Daraus folgt, dass der Grundsatz der gegenseitigen Anerkennung der Führerscheine
es dem Aufnahmemitgliedstaat auch verbietet, bei einer in seinem Hoheitsgebiet
vorgenommenen Straßenverkehrskontrolle die Anerkennung eines Führerscheins, der
dem Führer eines Kraftfahrzeugs von einem anderen Mitgliedstaat ausgestellt
wurde, mit der Begründung zu verweigern, dass der Inhaber des Führerscheins nach
den Informationen, über die der Aufnahmemitgliedstaat verfügt, zum Zeitpunkt der
Ausstellung des Führerscheins seinen ordentlichen Wohnsitz im Hoheitsgebiet
dieses Mitgliedstaats und nicht im Hoheitsgebiet des Ausstellungsstaats gehabt
habe (Beschluss vom 11. Dezember 2003 in der Rechtssache C-408/02, Silva
Carvalho, nicht in der amtlichen Sammlung veröffentlicht, Randnr. 22). Denn wie
der Generalanwalt in Nummer 44 seiner Schlussanträge ausgeführt hat, gelten die
in Randnummer 75 des Urteils Kommission/Niederlande enthaltenen Erwägungen, die
sich auf den systematischen Nachweis der Wohnsitzvoraussetzung durch den
Führerscheininhaber im Rahmen eines Verfahrens zur Registrierung des
Führerscheins in einem anderen als dem ausstellenden Mitgliedstaat beziehen,
auch für die gelegentlichen Überprüfungen und Ermittlungen, die dieser
Mitgliedstaat vornimmt, um entscheiden zu können, ob er den Führerschein
anerkennt oder nicht.
Da die Richtlinie 91/439 dem Ausstellungsmitgliedstaat eine ausschließliche
Zuständigkeit verleiht, sich zu vergewissern, dass die Führerscheine unter
Beachtung der in Artikel 7 Absatz 1 Buchstabe b und Artikel 9 dieser Richtlinie
vorgesehenen Wohnsitzvoraussetzung ausgestellt werden, ist es allein Sache
dieses Mitgliedstaats, geeignete Maßnahmen in Bezug auf diejenigen Führerscheine
zu ergreifen, bei denen sich nachträglich herausstellt, dass ihre Inhaber diese
Voraussetzung nicht erfüllt haben. Hat ein Aufnahmemitgliedstaat ernsthafte
Gründe, die Ordnungsmäßigkeit eines oder mehrerer von einem anderen
Mitgliedstaat ausgestellter Führerscheine zu bezweifeln, so hat er dies dem
anderen Mitgliedstaat im Rahmen der gegenseitigen Unterstützung und des
Informationsaustauschs nach Artikel 12 Absatz 3 der Richtlinie mitzuteilen.

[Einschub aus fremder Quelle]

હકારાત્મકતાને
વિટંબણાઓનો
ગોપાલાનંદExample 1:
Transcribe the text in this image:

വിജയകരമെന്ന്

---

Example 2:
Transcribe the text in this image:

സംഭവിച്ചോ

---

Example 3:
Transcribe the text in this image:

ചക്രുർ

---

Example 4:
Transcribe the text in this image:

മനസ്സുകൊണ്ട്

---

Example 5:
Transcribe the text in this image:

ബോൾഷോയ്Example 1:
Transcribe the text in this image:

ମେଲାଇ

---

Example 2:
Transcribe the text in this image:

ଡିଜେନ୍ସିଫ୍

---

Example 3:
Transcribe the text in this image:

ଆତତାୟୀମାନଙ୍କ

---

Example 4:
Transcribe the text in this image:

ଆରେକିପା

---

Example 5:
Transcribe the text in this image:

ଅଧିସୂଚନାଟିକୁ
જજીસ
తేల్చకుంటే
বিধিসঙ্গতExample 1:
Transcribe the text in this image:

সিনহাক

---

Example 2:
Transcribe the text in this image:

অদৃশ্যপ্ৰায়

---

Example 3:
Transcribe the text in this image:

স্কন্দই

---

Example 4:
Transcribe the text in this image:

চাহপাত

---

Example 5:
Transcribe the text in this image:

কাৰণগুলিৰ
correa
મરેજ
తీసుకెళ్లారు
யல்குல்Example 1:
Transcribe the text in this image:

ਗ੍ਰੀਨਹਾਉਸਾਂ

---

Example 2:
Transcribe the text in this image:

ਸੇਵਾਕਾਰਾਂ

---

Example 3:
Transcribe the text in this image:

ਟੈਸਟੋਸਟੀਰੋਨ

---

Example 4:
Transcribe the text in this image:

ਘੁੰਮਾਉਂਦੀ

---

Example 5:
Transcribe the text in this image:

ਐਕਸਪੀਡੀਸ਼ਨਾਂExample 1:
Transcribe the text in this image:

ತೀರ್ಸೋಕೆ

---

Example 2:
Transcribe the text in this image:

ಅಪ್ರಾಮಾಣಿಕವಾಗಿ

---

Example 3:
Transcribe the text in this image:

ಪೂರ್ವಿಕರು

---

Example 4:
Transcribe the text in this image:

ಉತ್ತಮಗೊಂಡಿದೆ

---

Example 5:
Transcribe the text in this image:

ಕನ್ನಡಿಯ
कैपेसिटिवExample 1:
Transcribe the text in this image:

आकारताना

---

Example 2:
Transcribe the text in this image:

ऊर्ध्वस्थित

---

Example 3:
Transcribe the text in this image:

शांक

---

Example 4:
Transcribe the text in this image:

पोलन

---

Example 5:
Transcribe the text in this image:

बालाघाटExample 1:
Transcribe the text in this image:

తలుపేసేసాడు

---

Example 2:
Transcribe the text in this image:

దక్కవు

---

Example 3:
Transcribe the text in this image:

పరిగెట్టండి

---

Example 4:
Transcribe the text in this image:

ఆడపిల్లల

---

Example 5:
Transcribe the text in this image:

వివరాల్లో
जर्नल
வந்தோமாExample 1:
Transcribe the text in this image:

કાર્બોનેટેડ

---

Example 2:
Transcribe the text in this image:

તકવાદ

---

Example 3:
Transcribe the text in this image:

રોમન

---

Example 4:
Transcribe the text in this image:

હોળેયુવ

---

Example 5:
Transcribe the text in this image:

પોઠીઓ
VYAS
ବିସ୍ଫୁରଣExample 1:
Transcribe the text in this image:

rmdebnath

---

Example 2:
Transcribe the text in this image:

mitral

Falls der Ausstellungsmitgliedstaat nicht die geeigneten Maßnahmen ergreift,
könnte der Aufnahmemitgliedstaat gegen diesen Staat gegebenenfalls ein Verfahren
nach Artikel 227 EG einleiten, um den Gerichtshof einen Verstoß gegen die
Verpflichtungen aus der Richtlinie 91/439 feststellen zu lassen.

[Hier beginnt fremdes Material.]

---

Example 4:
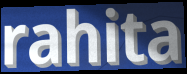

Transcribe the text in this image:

rahita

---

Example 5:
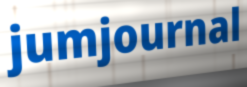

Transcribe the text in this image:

jumjournal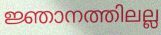
ജ്ഞാനത്തിലല്ല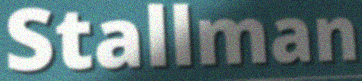
Stallman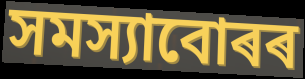
সমস্যাবোৰৰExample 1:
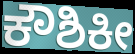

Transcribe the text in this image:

ಕೌಶಿಕೀ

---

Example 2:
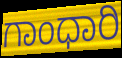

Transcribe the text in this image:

ಗಾಂಧಾರಿ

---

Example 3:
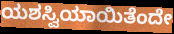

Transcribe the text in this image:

ಯಶಸ್ವಿಯಾಯಿತೆಂದೇ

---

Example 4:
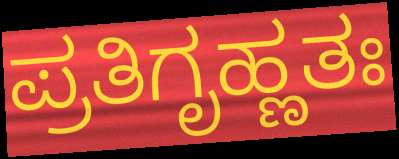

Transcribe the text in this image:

ಪ್ರತಿಗೃಹ್ಣತಃ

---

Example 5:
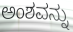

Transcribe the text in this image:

ಅಂಶವನ್ನು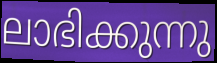
ലാഭിക്കുന്നു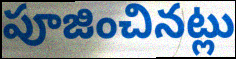
పూజించినట్లు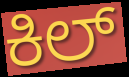
ಕಿಲ್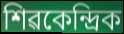
শিৱকেন্দ্ৰিক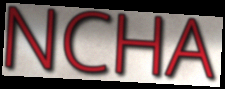
NCHAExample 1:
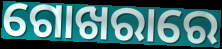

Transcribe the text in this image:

ଗୋଖରାରେ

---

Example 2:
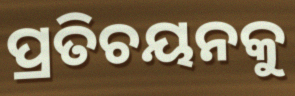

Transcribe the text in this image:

ପ୍ରତିଚୟନକୁ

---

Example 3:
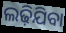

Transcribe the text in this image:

ଲଢ଼ିଯିବା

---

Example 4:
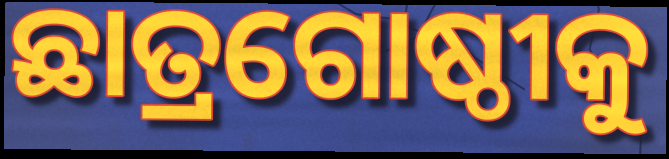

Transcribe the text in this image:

ଛାତ୍ରଗୋଷ୍ଠୀକୁ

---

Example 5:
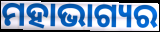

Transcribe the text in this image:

ମହାଭାଗ୍ୟରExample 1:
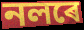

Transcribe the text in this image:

নলৰে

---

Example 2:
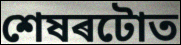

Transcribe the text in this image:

শেষৰটোত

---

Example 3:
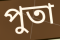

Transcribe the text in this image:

পুতা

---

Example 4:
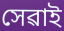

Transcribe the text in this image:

সেৱাই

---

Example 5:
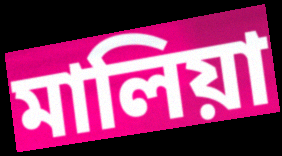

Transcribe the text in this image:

মালিয়া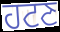
ਹਟਣ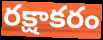
రక్షాకరంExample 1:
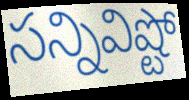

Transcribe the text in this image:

సన్నివిష్టో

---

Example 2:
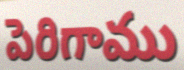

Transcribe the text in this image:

పెరిగాము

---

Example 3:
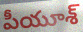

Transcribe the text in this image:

పీయూశ్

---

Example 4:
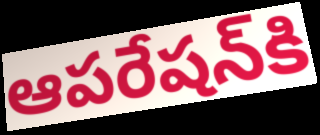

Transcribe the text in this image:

ఆపరేషన్‌కి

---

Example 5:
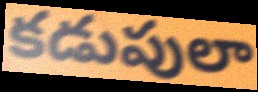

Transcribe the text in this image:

కడుపులా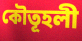
কৌতূহলীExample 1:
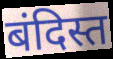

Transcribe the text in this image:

बंदिस्त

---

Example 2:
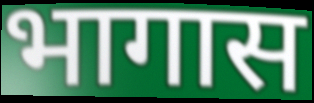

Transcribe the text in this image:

भागास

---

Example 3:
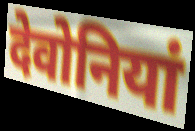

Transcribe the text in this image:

देवोनियां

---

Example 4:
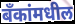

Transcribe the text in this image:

बँकांमधील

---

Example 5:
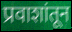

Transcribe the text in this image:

प्रवाशांतून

Demnach ist auf den ersten Teil der Vorlagefrage zu antworten, dass Artikel 1
Absatz 2 in Verbindung mit Artikel 7 Absatz 1 Buchstabe b und Artikel 9 der
Richtlinie 91/439 so auszulegen ist, dass ein Mitgliedstaat einem von einem
anderen Mitgliedstaat ausgestellten Führerschein die Anerkennung nicht deshalb
versagen darf, weil nach den ihm vorliegenden Informationen der
Führerscheininhaber zum Zeitpunkt der Ausstellung des Führerscheins seinen
ordentlichen Wohnsitz im Hoheitsgebiet dieses Mitgliedstaats und nicht im
Hoheitsgebiet des ausstellenden Mitgliedstaats gehabt hat.
Zum zweiten Teil der Vorlagefrage
Beim Gerichtshof eingereichte Erklärungen
Herr XXX trägt vor, die Bestimmungen des §28 FeV 1999 verstießen gegen die
Richtlinie 91/439. Mit diesen Bestimmungen habe der deutsche Gesetzgeber
erreichen wollen, dass bei Vorliegen bestimmter Voraussetzungen in einem anderen
Mitgliedstaat rechtmäßig erworbene Führerscheine als nichtig angesehen werden
müssten und im Inland ungültig seien. Diese Bestimmungen verstießen gegen den
Grundgedanken der wechselseitigen Anerkennung der Akte der Verwaltungsbehörden
der verschiedenen Mitgliedstaaten. Sie stellten sogar einen Rückfall hinter den
Rechtszustand vor der Richtlinie 91/439 dar, wonach Führerscheine aus anderen
Mitgliedstaaten bei einem Wohnsitzwechsel wenigstens noch zwölf Monate gültig
gewesen seien.
Die Richtlinie 91/439 sehe zwar bestimmte Ausnahmen von dem in Artikel 1 Absatz
2 niedergelegten Grundsatz der gegenseitigen Anerkennung vor. So könne gemäß
Absatz 3 dieses Artikels der Aufnahmemitgliedstaat bei einem Wohnsitzwechsel
einzelstaatliche Rechtsvorschriften erlassen, nach denen auf dem Führerschein
gewisse für die Verwaltung unerlässliche Angaben eingetragen werden könnten.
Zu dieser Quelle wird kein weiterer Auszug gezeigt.